If I could be a CSI... I'd want to work with Marg Helgenberger. oooh, baby!

If I could be a computer nerd... hey... I am one!

If I could be a Kindergarten teacher... I'd send the kids home and teach the parents instead. They're the ones who need it most.


Blog Tag: Chatter

6 Comments:

At 5/05/2005 6:08 PM, Blogger Lisa said...

You only needed to do 5, but good job! lol

 
At 5/05/2005 6:08 PM, Blogger Lisa said...

did you know, btw, that Marg is from Nebraska? :)

 
At 5/05/2005 11:38 PM, Blogger Mary said...

All?! You did them ALL?

You're going to make the rest of us look bad!

All of them wonderful, too.

Llama-Rama. That's the best thing I've heard since the llama llotion over at Grover's blog.

LOL at the midget stripper one the most. ;)

Bravo!

 
At 5/06/2005 12:34 AM, Blogger Melissa said...

If I could be a computer programmer...I would design programs that EVERYONE could understand.

If I could be a biomed engineer...I would design medical equipment that would still work after being dropped or dunked.

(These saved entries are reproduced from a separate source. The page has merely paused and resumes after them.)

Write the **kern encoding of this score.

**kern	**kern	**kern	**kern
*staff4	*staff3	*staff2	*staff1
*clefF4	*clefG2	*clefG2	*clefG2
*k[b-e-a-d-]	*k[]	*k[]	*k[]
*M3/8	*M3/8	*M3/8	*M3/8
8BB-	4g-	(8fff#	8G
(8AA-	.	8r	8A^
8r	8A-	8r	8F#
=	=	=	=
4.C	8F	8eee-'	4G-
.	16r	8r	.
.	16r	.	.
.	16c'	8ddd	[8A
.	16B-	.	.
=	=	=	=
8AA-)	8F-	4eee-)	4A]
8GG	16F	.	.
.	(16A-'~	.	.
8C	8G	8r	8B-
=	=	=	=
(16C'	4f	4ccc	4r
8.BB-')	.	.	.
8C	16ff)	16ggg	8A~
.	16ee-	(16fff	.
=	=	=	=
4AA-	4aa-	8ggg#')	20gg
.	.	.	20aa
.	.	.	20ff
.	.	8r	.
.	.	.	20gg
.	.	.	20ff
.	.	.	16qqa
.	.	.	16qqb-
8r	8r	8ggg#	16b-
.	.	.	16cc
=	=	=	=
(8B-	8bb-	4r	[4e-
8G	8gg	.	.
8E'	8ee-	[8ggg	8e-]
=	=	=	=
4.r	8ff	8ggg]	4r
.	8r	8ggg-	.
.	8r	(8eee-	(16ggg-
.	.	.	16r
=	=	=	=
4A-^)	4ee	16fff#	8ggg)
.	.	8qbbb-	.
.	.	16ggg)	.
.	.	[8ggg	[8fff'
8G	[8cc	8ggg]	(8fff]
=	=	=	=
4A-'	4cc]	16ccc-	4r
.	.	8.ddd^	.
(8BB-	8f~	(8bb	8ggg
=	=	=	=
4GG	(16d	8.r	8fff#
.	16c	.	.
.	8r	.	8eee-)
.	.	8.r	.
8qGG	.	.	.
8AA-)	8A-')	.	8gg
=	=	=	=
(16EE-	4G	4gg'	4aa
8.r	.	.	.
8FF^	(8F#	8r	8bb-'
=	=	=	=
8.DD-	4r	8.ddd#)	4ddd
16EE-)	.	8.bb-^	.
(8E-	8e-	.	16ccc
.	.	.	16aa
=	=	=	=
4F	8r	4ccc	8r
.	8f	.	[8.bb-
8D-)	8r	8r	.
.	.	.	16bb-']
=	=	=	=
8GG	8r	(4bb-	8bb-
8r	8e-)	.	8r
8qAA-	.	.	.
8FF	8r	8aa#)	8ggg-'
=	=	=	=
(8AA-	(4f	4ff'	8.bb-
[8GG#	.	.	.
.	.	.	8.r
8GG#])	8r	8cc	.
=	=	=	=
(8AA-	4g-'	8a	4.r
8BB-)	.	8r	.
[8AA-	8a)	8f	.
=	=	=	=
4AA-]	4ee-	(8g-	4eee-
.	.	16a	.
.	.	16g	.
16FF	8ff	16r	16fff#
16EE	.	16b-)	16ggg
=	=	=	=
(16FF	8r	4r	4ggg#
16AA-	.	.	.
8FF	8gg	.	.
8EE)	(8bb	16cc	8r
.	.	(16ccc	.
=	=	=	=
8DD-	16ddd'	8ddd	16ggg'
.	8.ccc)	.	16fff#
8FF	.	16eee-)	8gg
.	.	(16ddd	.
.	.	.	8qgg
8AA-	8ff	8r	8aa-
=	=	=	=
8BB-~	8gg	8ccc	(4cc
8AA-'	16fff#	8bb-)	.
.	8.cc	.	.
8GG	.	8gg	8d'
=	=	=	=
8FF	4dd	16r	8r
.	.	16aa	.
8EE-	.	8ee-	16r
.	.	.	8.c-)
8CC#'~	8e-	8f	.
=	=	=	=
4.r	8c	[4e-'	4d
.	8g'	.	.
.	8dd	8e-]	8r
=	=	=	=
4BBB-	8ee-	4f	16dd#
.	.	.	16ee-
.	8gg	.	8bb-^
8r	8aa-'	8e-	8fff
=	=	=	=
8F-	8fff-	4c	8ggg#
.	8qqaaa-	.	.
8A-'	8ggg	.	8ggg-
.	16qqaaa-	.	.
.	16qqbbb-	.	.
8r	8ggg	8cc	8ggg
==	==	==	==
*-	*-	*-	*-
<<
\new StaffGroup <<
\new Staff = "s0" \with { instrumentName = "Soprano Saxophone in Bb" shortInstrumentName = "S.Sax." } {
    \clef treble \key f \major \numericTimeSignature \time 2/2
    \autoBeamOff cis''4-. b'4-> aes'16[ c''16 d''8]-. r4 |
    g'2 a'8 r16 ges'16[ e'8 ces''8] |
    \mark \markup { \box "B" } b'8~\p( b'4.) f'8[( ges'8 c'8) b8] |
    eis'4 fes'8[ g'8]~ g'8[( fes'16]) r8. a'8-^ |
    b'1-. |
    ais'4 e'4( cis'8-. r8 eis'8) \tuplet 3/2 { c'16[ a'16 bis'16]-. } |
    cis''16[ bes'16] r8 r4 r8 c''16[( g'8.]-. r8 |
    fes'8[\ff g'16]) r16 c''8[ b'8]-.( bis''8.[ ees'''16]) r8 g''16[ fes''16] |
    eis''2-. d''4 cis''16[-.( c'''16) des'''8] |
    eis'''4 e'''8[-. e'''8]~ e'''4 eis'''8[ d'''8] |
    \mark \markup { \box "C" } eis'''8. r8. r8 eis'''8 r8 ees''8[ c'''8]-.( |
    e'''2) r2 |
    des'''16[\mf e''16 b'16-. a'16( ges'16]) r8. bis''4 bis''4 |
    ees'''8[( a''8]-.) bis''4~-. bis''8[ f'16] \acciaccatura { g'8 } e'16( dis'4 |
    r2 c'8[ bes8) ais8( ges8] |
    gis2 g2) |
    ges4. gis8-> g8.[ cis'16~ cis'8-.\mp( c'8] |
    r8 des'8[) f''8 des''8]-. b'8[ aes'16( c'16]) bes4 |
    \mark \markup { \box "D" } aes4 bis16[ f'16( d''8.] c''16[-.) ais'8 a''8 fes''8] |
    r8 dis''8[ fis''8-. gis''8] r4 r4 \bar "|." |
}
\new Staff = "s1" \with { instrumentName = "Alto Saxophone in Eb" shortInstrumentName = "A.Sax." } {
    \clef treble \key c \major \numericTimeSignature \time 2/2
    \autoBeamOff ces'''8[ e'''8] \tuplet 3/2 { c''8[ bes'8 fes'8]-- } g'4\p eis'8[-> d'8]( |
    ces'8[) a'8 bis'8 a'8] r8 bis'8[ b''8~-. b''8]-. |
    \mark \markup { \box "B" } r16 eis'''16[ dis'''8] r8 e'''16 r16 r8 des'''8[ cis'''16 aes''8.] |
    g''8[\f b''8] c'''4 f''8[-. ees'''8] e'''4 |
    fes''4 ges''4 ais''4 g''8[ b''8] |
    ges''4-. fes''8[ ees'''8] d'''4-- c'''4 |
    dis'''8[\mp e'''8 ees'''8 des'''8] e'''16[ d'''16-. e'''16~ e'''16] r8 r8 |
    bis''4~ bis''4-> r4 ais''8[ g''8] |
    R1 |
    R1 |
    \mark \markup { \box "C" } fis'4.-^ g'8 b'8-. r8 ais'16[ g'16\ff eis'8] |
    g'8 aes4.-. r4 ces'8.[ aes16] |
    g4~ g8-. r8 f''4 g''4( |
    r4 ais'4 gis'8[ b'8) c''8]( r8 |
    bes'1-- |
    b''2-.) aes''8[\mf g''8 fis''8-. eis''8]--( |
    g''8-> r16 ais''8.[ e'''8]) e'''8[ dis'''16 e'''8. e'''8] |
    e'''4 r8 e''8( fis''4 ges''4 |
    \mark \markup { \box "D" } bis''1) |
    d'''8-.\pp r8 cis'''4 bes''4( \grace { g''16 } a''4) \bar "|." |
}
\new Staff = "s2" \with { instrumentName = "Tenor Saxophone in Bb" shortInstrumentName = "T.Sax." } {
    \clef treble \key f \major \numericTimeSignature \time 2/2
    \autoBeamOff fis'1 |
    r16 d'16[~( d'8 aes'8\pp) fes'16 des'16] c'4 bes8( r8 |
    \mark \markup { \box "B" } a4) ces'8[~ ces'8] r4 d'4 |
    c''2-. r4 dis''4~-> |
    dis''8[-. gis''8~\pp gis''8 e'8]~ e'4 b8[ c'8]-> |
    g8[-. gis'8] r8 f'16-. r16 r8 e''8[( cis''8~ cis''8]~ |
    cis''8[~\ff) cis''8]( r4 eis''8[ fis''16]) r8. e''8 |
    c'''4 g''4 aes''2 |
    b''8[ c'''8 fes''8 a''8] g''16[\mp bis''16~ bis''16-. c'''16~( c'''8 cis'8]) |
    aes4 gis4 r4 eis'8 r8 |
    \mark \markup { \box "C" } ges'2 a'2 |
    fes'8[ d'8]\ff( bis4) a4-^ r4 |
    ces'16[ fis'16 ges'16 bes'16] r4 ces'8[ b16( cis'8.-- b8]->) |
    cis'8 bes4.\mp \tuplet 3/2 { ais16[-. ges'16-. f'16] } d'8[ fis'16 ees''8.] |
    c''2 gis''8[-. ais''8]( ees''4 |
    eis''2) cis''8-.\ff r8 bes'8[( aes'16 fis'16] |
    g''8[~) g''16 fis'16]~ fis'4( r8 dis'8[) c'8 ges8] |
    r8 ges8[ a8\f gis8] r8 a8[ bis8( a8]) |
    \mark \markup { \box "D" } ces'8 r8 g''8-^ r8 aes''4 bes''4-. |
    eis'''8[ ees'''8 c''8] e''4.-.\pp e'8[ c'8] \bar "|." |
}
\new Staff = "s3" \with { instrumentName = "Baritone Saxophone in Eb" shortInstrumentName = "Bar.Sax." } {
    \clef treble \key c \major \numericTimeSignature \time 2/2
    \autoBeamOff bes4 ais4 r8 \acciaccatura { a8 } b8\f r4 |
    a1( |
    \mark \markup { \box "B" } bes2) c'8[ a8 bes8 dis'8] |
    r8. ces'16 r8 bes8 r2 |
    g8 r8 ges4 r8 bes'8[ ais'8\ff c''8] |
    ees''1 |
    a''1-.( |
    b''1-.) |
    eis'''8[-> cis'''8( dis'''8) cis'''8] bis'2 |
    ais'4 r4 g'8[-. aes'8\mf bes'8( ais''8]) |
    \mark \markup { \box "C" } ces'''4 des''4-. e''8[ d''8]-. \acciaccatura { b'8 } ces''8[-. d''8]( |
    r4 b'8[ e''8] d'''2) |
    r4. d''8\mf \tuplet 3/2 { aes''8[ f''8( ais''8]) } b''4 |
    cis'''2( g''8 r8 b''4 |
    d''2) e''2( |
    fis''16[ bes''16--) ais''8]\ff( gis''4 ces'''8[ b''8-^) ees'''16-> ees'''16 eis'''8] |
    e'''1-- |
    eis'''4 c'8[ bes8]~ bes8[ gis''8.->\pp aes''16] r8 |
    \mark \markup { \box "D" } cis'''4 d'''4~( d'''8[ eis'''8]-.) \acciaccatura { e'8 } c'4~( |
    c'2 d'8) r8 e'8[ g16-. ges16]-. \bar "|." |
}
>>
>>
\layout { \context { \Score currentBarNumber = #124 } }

If I could be a biomed engineer...I would design morphine pumps with built in parameters to prevent busy nurses from setting them at lethal doses. (We had a real close call last night.)

If I could be God...there would be no such thing as PMS. Or, men would get it instead.

If I could be God...every day would be 30 hours long. Hours spent at work would stay the same.

If I could be God...ice cream, chocolate and cookies would be healthy, low cal.treats. Broccoli would be junk food.

If I could be an inventor...I would convert my car to run on trash and dog fur.

If I could be an inventor...I would invent a self-cleaning house.

If I could be an inventor...I would design a dishwasher that could put the dishes away and a dryer that could put the clothes back in the closet.

If I could be a programmer...I would design a blog site that would allow comments to be corrected after being published.
(I wonder what horrors I'm going to find tomrrow when I read what I wrote.)

 
At 5/06/2005 1:17 AM, Blogger gemmak said...

Lol....yup you can blame me but I can blame Sque! ....for a guy who hates meme's you kinda answered alot! lol. Maybe it's safest you stick with being a computer nerd and avoid proctology! :o)

 
At 5/06/2005 11:55 PM, Blogger dkgoodman said...

Didn't know that, Lisa. Do they all look like that? ;)

I did 'em all, Mary. In protest. But I enjoyed it. :mumble:

Nice to hear you're back at work, Melissa. Hope your hand is better.

Maybe Sque did, and maybe Sque didn't. I don't know Sque, and Sque don't know me.